[Web-SIG] ngx.poll extension (was Re: Are you going to convert Pylons code into Python 3000?)

Fri Mar 7 10:16:39 CET 2008

Graham Dumpleton ha scritto:
> On 06/03/2008, Manlio Perillo <manlio_perillo at libero.it> wrote:
>>  But I have to say that:
>>
>>  1) the asynchronous model is the "right" model to use to develope
>>     robust and scalable applications (expecially in Python).
> 
> No it isn't. It is one model, it is not necessarily the 'right' model.
> 

Ok.

> The asynchronous model actually has worse drawbacks than the GIL
> problem when multithreading is used and you have a multi core or multi
> process system. This is because in an asynchronous system with only a
> single thread, it is theoretically impossible to use more than one
> processor at a time. 

This is the reason why I'm using Nginx instead of Twisted.

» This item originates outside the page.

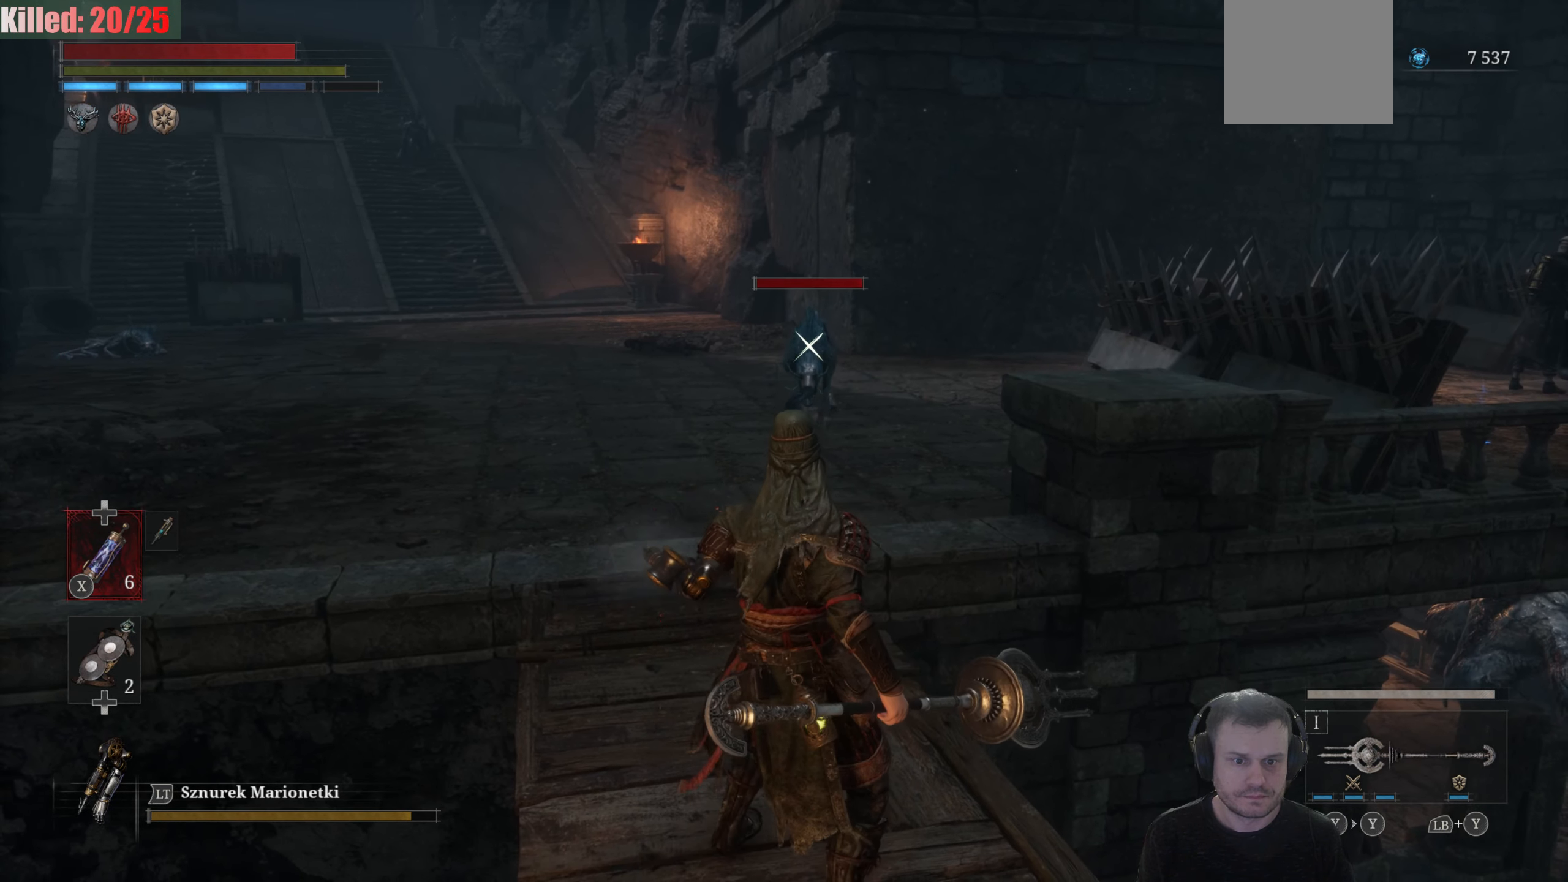
{"buttons": [], "left_stick": "down", "right_stick": "center", "events": [[16, "left_stick", "center"], [100, "left_stick", "down"], [216, "L2", "down"], [400, "L2", "up"]]}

> Even with the Python GIL as a contention point,
> threads in C extension modules can at least release the GIL and
> perform work in parallel and so theoretically the process can consume
> the resources of more than one core or processor at a time.
> 
> The whole nature of web applications where requests perform small
> amounts of work and then complete actually simplifies the use of
> multithreading. 

Yes, this is true most of the time.

But the reason I have finally added the poll extension in my WSGI 
implementation for Nginx is that I have some requests that *do not* take 
small amounts of work to be served.

Database queries, as an example, are not a problem if executed 
synchronously, since Nginx has multiple worker processes, and the 
environment is "controlled" (that is, I can optimize the query/database, 
the connection is on the localhost or on a LAN, and so on).

> This is because unlike complex applications where
> there are long running activities occurring in different threads there
> is no real need for the threads handling different requests to
> communicate with each other. Thus the main problem is merely
> protecting concurrent access to shared resources. Even that is not so
> bad as each request handler is mostly operating on data specific to
> the context of that request rather than shared data.
> 

Again, this is true.
However the problem is that multithreaded servers usually does not 
scales well as asynchronous one.
http://blog.emmettshear.com/post/2008/03/03/Dont-use-Pound-for-load-balancing

Of course this is special case, a server that is mostly I/O bound.

> Thus, whether one uses multithreading or an event driven system, one
> can't but avoid use of multiple processes to build a really good
> scalable system. This is where nginx limits itself a bit as the number
> of worker processes is fixed, whereas with Apache it can create
> additional worker processes if demand requires and reap them when no
> longer required. 

Right.
But this is a subject that needs more discussion (and I suspect that we 
are going off topic).

Is it true that Apache can spawn additional processes, but (again, when 
the request is mainly I/O bound) each process does very little work 
*but* using not little amount of system resources.

Nginx instead use a fixed (and small) number of processes, but each 
process is used at 100%.

Apache model is great when you need to run generic embedded applications.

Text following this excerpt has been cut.